_Task directions_
Extract the full set of records that follows, word for word.

_Provided data_

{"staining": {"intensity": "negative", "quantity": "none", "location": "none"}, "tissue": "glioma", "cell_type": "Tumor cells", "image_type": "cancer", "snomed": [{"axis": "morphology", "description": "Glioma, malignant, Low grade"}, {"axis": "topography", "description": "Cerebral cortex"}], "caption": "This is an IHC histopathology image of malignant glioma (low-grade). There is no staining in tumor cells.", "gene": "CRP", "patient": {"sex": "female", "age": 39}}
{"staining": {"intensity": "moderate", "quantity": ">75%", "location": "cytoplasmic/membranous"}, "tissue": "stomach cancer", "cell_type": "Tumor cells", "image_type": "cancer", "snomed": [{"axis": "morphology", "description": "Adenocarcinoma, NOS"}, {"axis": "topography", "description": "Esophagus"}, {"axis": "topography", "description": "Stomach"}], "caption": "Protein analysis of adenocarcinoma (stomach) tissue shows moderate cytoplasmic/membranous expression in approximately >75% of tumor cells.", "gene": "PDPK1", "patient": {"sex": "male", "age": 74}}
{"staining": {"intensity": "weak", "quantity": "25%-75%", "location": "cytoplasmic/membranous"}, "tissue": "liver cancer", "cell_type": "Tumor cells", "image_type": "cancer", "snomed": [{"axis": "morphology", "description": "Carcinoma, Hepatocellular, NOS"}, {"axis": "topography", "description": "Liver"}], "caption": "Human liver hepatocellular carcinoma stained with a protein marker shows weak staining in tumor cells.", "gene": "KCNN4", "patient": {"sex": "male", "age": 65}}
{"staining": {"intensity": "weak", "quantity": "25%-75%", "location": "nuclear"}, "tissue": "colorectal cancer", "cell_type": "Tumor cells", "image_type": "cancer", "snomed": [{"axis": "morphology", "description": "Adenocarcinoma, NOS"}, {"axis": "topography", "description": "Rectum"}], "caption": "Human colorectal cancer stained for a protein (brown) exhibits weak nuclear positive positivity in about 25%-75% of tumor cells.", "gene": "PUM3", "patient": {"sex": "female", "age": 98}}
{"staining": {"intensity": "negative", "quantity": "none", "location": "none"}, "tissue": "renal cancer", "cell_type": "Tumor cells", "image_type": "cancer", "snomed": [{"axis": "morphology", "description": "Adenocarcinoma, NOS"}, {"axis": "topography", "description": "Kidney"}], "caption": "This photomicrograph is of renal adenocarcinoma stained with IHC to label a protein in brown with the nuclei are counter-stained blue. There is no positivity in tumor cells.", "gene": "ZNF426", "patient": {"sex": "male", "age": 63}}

_Solution_
{"staining": {"intensity": "negative", "quantity": "none", "location": "none"}, "tissue": "glioma", "cell_type": "Tumor cells", "image_type": "cancer", "snomed": [{"axis": "morphology", "description": "Glioma, malignant, Low grade"}, {"axis": "topography", "description": "Cerebral cortex"}], "caption": "This is an IHC histopathology image of malignant glioma (low-grade). There is no staining in tumor cells.", "gene": "CRP", "patient": {"sex": "female", "age": 39}}
{"staining": {"intensity": "moderate", "quantity": ">75%", "location": "cytoplasmic/membranous"}, "tissue": "stomach cancer", "cell_type": "Tumor cells", "image_type": "cancer", "snomed": [{"axis": "morphology", "description": "Adenocarcinoma, NOS"}, {"axis": "topography", "description": "Esophagus"}, {"axis": "topography", "description": "Stomach"}], "caption": "Protein analysis of adenocarcinoma (stomach) tissue shows moderate cytoplasmic/membranous expression in approximately >75% of tumor cells.", "gene": "PDPK1", "patient": {"sex": "male", "age": 74}}
{"staining": {"intensity": "weak", "quantity": "25%-75%", "location": "cytoplasmic/membranous"}, "tissue": "liver cancer", "cell_type": "Tumor cells", "image_type": "cancer", "snomed": [{"axis": "morphology", "description": "Carcinoma, Hepatocellular, NOS"}, {"axis": "topography", "description": "Liver"}], "caption": "Human liver hepatocellular carcinoma stained with a protein marker shows weak staining in tumor cells.", "gene": "KCNN4", "patient": {"sex": "male", "age": 65}}
{"staining": {"intensity": "weak", "quantity": "25%-75%", "location": "nuclear"}, "tissue": "colorectal cancer", "cell_type": "Tumor cells", "image_type": "cancer", "snomed": [{"axis": "morphology", "description": "Adenocarcinoma, NOS"}, {"axis": "topography", "description": "Rectum"}], "caption": "Human colorectal cancer stained for a protein (brown) exhibits weak nuclear positive positivity in about 25%-75% of tumor cells.", "gene": "PUM3", "patient": {"sex": "female", "age": 98}}
{"staining": {"intensity": "negative", "quantity": "none", "location": "none"}, "tissue": "renal cancer", "cell_type": "Tumor cells", "image_type": "cancer", "snomed": [{"axis": "morphology", "description": "Adenocarcinoma, NOS"}, {"axis": "topography", "description": "Kidney"}], "caption": "This photomicrograph is of renal adenocarcinoma stained with IHC to label a protein in brown with the nuclei are counter-stained blue. There is no positivity in tumor cells.", "gene": "ZNF426", "patient": {"sex": "male", "age": 63}}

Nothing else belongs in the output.